Cada vez que el ministro Gallardón abre la boca se apaga un ecógrafo en algún hospital. Cuando se apruebe esa ley del aborto que devuelve a las mujeres a la condición de eternas menores de edad del franquismo no sabemos qué ocurrirá en este Estado fundamentalista religioso con esa parte de la medicina llamada diagnóstico prenatal, que había avanzado tanto en los últimos años para alivio de las madres y padres, y en beneficio de la salud de toda la sociedad. Posiblemente se cancelen las asignaturas de la carrera de Medicina tendentes a conocer las anomalías de un feto, ¿para qué malgastar tiempo, dinero y talento? Que el embarazo vuelva a ser un misterio que se resuelve en el parto. ¿Para qué ecografías, amniocentesis, cribados y analíticas? Centrémonos en la urología y ampliemos la subvención a la grapadora del doctor Kovacs con lo que ahorraremos respetando los designios de la naturaleza. Pero yo no quiero hablar de esto. Que lo hagan los galenos, sean o no votantes del PP. Que se vayan al ministro de Justicia a explicarle cómo se cuenta a unos padres que su bebé vivirá lo justo para causarles un dolor extremo. Que nunca entenderá o caminará. Que carece de aparato digestivo. Que sus anomalías son compatibles con la vida, pero ¿qué clase de vida? Y que en todo caso su pequeño enfermo es asunto de ellos, no del Gobierno.

Yo prefiero hablar de lo que conozco. Porque lo que más me repugna de una ley atrasada que va a traer mucha infelicidad al mundo es esa especie de barro que cae sobre todas las mujeres, esa teoría de que abortaban por deporte hasta que llegó el exalcalde que arruinó Madrid a pararles los pies. La maternidad impuesta nunca resultará algo bueno. Pero hay que ser muy sinvergüenza para acusar de asesinato a quien se ve en el trance horrible de interrumpir un embarazo que presenta complicaciones insalvables.
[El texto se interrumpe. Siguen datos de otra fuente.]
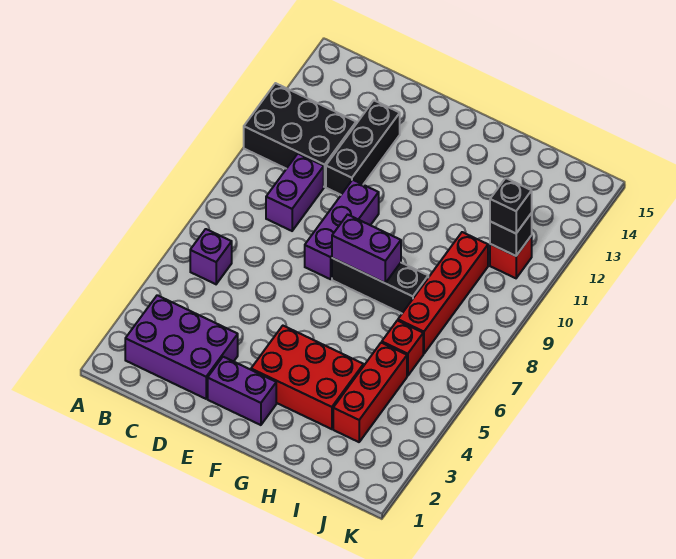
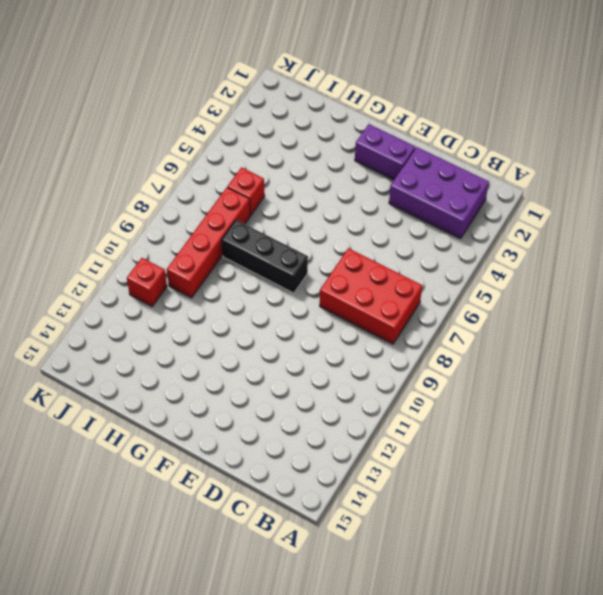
red 2x3 brick [320,248,422,344] -> red 2x3 brick moved to [251,326,363,429]
none -> black 2x3 brick [244,83,356,187]
none -> purple 1x1 brick [190,229,232,284]
none -> purple 1x2 brick [266,154,324,231]

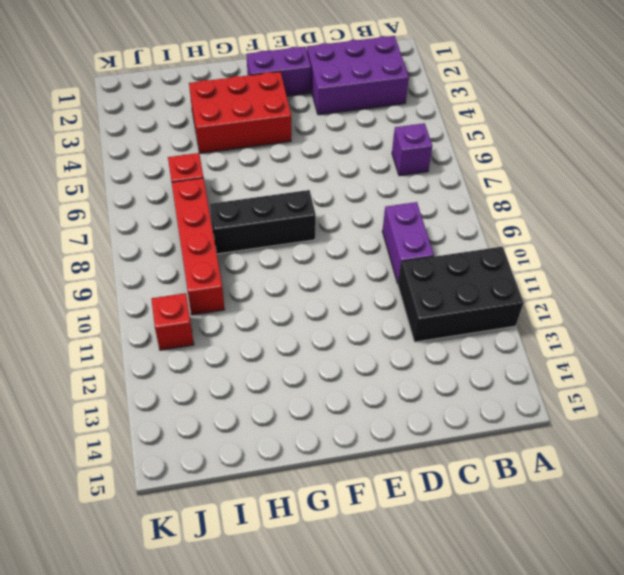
none -> black 1x3 brick [326,101,400,195]
none -> purple 1x3 brick [305,180,379,279]
none -> red 1x3 brick [333,343,407,442]

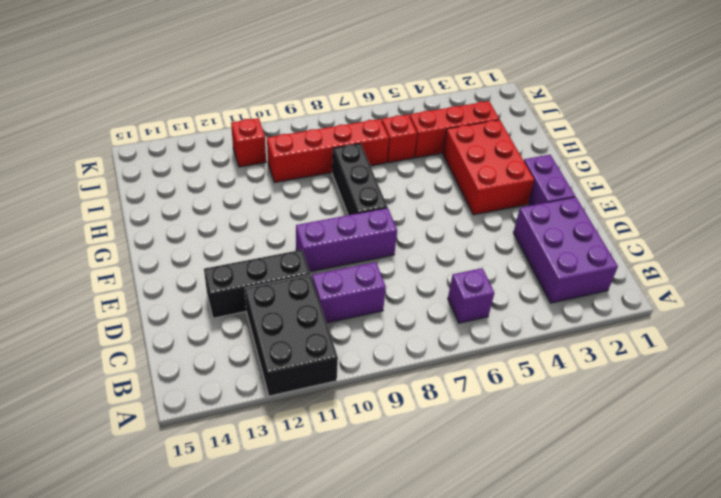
none -> purple 1x2 brick [332,215,401,283]
none -> black 1x1 brick [490,213,532,256]
none -> black 1x1 brick [490,178,532,233]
Suelen ser mujeres, parejas, que desean un hijo con toda su alma y que de repente ven el universo desmoronarse. Nadie obligaría a unos padres que quieren seguir adelante con una gestación problemática a pararla, ¿por qué ha de ser justo lo contrario? El ministro Gallardón se ríe de ese trauma porque carece de empatía. No lo ha vivido, ni le interesa. Qué rabia da. ¿Qué se ha creído ese tío? ¿Qué clase de personas cree que somos las mujeres?

Cuando te practican el cribado de anomalías congénitas tú ya has notado ese burbujeo del movimiento del bebé. Ya has conectado con él o con ellos. Les hablas, les cantas, les sonríes, haces planes. Les amas. Pero no te atreves a ser radicalmente feliz. Aún no le has dicho más que a los íntimos que estás embarazada, no sea que... Ya tienen nombre. Ya tienen un par de patucos, un oso de peluche y un chupete chiquitín. Todas las pruebas arrojan resultados positivos, pero en los papeles aparecen frases como «compatible con la normalidad de momento» que dejan resquicio a la duda. No lo quieres pensar hasta el día de antes. Tienes que llamar el martes a las 8 de la mañana. No pegas ojo en toda la noche: ¿y si te dicen que...? Lloras, abrazas tu barriga, rezas, piensas en positivo, les arrullas, les hablas. ¿Y si tienen algo malo? Qué noche más larga, señor ministro. Eterna. A la hora en punto te dicen que todo está bien. Vuelves a llorar de felicidad. No quiero ni pensar en todos esos padres que reciben la peor noticia. Qué día más largo les espera, señor Gallardón. ¿No merecen un poco de compasión y de ayuda? ¿No tienen derecho a decidir el futuro de su familia, a limitar en lo posible su maldita mala suerte?